### To-do item
The output should contain the listing word for word and no pictures.
Top of Entries supplied
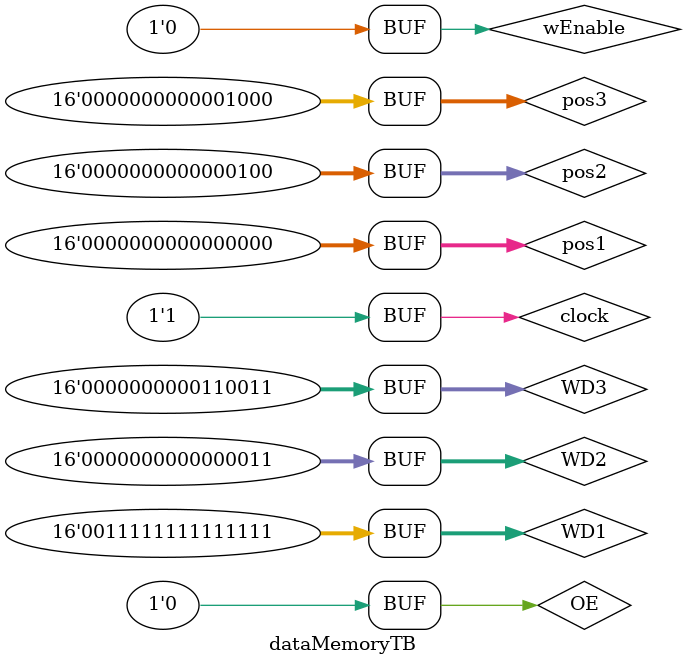
<source format=sv>
module dataMemoryTB();
	logic [15:0] pos1,pos2,pos3, WD1, WD2, WD3;
	logic OE, wEnable, clock;
	logic [15:0] RD1, RD2, RD3;

	dataMemory uut(pos1,pos2,pos3, WD1, WD2, WD3,OE, wEnable, clock,RD1, RD2, RD3);
	
	initial begin
	pos1=16'b0;
	WD1=16'b10;
	pos2=16'b100;
	WD2=16'b11;
	pos3=16'b1000;
	WD3=16'b110011;
	OE=1'b0;
	wEnable=1'b0;
	clock=1'b0;#100;
	clock=1'b1;#100;
	
	OE=1'b1;
	clock=1'b0;#100;
	clock=1'b1;#100;

	wEnable=1'b1;
	OE=1'b0;
	clock=1'b0;#100;
	clock=1'b1;#100;
	
	OE=1'b1;
	clock=1'b0;#100;
	clock=1'b1;#100;
	
	wEnable=1'b0;
	clock=1'b0;#100;
	clock=1'b1;#100;
	
	pos1=16'b0;
	WD1=16'b11111111111111;
	
	clock=1'b0;#100;
	clock=1'b1;#100;
	OE=1'b0;
	
	end

endmodule

</source>
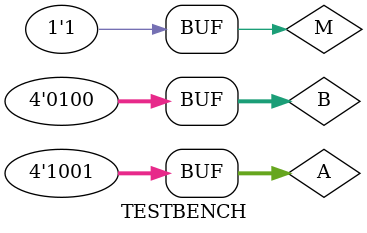
<source format=v>
module FULLADDER(in1, in2, cin, sum, cout);
    input in1, in2, cin;
    output reg sum, cout;

    always @ (*)
    begin
        sum = in1 ^ in2 ^ cin;
        cout = (in1 & in2) | (cin & (in1 ^ in2)); // Carry calculation
    end
endmodule

// sum = in1 ^ in2 ^ cin;
// cout = in1 & in2 || cin & (in1 ^ in2)

module ADDSUB(A, B, M, cin, cout, overflow, sum);
    input [3: 0] A, B;
    input cin, M;

    output cout, overflow;
    output [3: 0] sum;

    wire [3: 0] carry;
    FULLADDER FA0(A[0], M ^ B[0], cin, sum[0], carry[0]);
    FULLADDER FA1(A[1], M ^ B[1], carry[0], sum[1], carry[1]);
    FULLADDER FA2(A[2], M ^ B[2], carry[1], sum[2], carry[2]);
    FULLADDER FA3(A[3], M ^ B[3], carry[2], sum[3], carry[3]);
    assign overflow = carry[2] ^ carry[3];
    assign cout = carry[3];
endmodule

module TESTBENCH;
    reg [3: 0] A, B;
    reg M, cin;

    wire cout, overflow;
    wire [3: 0] sum;
    ADDSUB MOD(A, B, M, M, cout, overflow, sum);

    initial begin
        $monitor ($time, "A = %d B = %d COUT = %b OVERFLOW = %b SUM = %d\n", A, B, cout, overflow, sum);

        #5 A = 10; B = 5; M = 0;
        #10 A = 9; B = 4; M = 1;
        
    end
endmodule
</source>
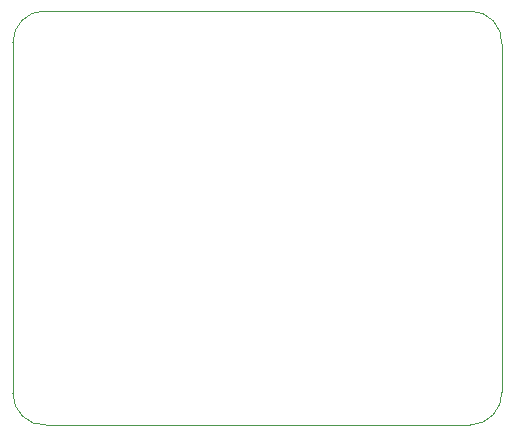
<source format=gbr>
%TF.GenerationSoftware,KiCad,Pcbnew,7.0.6*%
%TF.CreationDate,2023-07-26T19:14:02-07:00*%
%TF.ProjectId,connector_board,636f6e6e-6563-4746-9f72-5f626f617264,rev?*%
%TF.SameCoordinates,Original*%
%TF.FileFunction,Profile,NP*%
%FSLAX46Y46*%
G04 Gerber Fmt 4.6, Leading zero omitted, Abs format (unit mm)*
G04 Created by KiCad (PCBNEW 7.0.6) date 2023-07-26 19:14:02*
%MOMM*%
%LPD*%
G01*
G04 APERTURE LIST*
%TA.AperFunction,Profile*%
%ADD10C,0.100000*%
%TD*%
G04 APERTURE END LIST*
D10*
X109220000Y-85728022D02*
G75*
G03*
X111887000Y-82931000I-65011J2732011D01*
G01*
X111883981Y-53466856D02*
G75*
G03*
X109220000Y-50673000I-2663981J126856D01*
G01*
X73152000Y-50673000D02*
G75*
G03*
X70485000Y-53340000I0J-2667000D01*
G01*
X70481978Y-83058000D02*
G75*
G03*
X73279000Y-85725000I2670022J0D01*
G01*
X111887000Y-53467000D02*
X111887000Y-82931000D01*
X109220000Y-85728022D02*
X73279000Y-85725000D01*
X70485000Y-53340000D02*
X70485000Y-83058000D01*
X109220000Y-50673000D02*
X73152000Y-50673000D01*
M02*

</source>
Bottom of Entries supplied
### Solution to this problem
<source format=sv>
module dataMemoryTB();
	logic [15:0] pos1,pos2,pos3, WD1, WD2, WD3;
	logic OE, wEnable, clock;
	logic [15:0] RD1, RD2, RD3;

	dataMemory uut(pos1,pos2,pos3, WD1, WD2, WD3,OE, wEnable, clock,RD1, RD2, RD3);
	
	initial begin
	pos1=16'b0;
	WD1=16'b10;
	pos2=16'b100;
	WD2=16'b11;
	pos3=16'b1000;
	WD3=16'b110011;
	OE=1'b0;
	wEnable=1'b0;
	clock=1'b0;#100;
	clock=1'b1;#100;
	
	OE=1'b1;
	clock=1'b0;#100;
	clock=1'b1;#100;

	wEnable=1'b1;
	OE=1'b0;
	clock=1'b0;#100;
	clock=1'b1;#100;
	
	OE=1'b1;
	clock=1'b0;#100;
	clock=1'b1;#100;
	
	wEnable=1'b0;
	clock=1'b0;#100;
	clock=1'b1;#100;
	
	pos1=16'b0;
	WD1=16'b11111111111111;
	
	clock=1'b0;#100;
	clock=1'b1;#100;
	OE=1'b0;
	
	end

endmodule

</source>
<source format=v>
module FULLADDER(in1, in2, cin, sum, cout);
    input in1, in2, cin;
    output reg sum, cout;

    always @ (*)
    begin
        sum = in1 ^ in2 ^ cin;
        cout = (in1 & in2) | (cin & (in1 ^ in2)); // Carry calculation
    end
endmodule

// sum = in1 ^ in2 ^ cin;
// cout = in1 & in2 || cin & (in1 ^ in2)

module ADDSUB(A, B, M, cin, cout, overflow, sum);
    input [3: 0] A, B;
    input cin, M;

    output cout, overflow;
    output [3: 0] sum;

    wire [3: 0] carry;
    FULLADDER FA0(A[0], M ^ B[0], cin, sum[0], carry[0]);
    FULLADDER FA1(A[1], M ^ B[1], carry[0], sum[1], carry[1]);
    FULLADDER FA2(A[2], M ^ B[2], carry[1], sum[2], carry[2]);
    FULLADDER FA3(A[3], M ^ B[3], carry[2], sum[3], carry[3]);
    assign overflow = carry[2] ^ carry[3];
    assign cout = carry[3];
endmodule

module TESTBENCH;
    reg [3: 0] A, B;
    reg M, cin;

    wire cout, overflow;
    wire [3: 0] sum;
    ADDSUB MOD(A, B, M, M, cout, overflow, sum);

    initial begin
        $monitor ($time, "A = %d B = %d COUT = %b OVERFLOW = %b SUM = %d\n", A, B, cout, overflow, sum);

        #5 A = 10; B = 5; M = 0;
        #10 A = 9; B = 4; M = 1;
        
    end
endmodule
</source>
<source format=gbr>
%TF.GenerationSoftware,KiCad,Pcbnew,7.0.6*%
%TF.CreationDate,2023-07-26T19:14:02-07:00*%
%TF.ProjectId,connector_board,636f6e6e-6563-4746-9f72-5f626f617264,rev?*%
%TF.SameCoordinates,Original*%
%TF.FileFunction,Profile,NP*%
%FSLAX46Y46*%
G04 Gerber Fmt 4.6, Leading zero omitted, Abs format (unit mm)*
G04 Created by KiCad (PCBNEW 7.0.6) date 2023-07-26 19:14:02*
%MOMM*%
%LPD*%
G01*
G04 APERTURE LIST*
%TA.AperFunction,Profile*%
%ADD10C,0.100000*%
%TD*%
G04 APERTURE END LIST*
D10*
X109220000Y-85728022D02*
G75*
G03*
X111887000Y-82931000I-65011J2732011D01*
G01*
X111883981Y-53466856D02*
G75*
G03*
X109220000Y-50673000I-2663981J126856D01*
G01*
X73152000Y-50673000D02*
G75*
G03*
X70485000Y-53340000I0J-2667000D01*
G01*
X70481978Y-83058000D02*
G75*
G03*
X73279000Y-85725000I2670022J0D01*
G01*
X111887000Y-53467000D02*
X111887000Y-82931000D01*
X109220000Y-85728022D02*
X73279000Y-85725000D01*
X70485000Y-53340000D02*
X70485000Y-83058000D01*
X109220000Y-50673000D02*
X73152000Y-50673000D01*
M02*

</source>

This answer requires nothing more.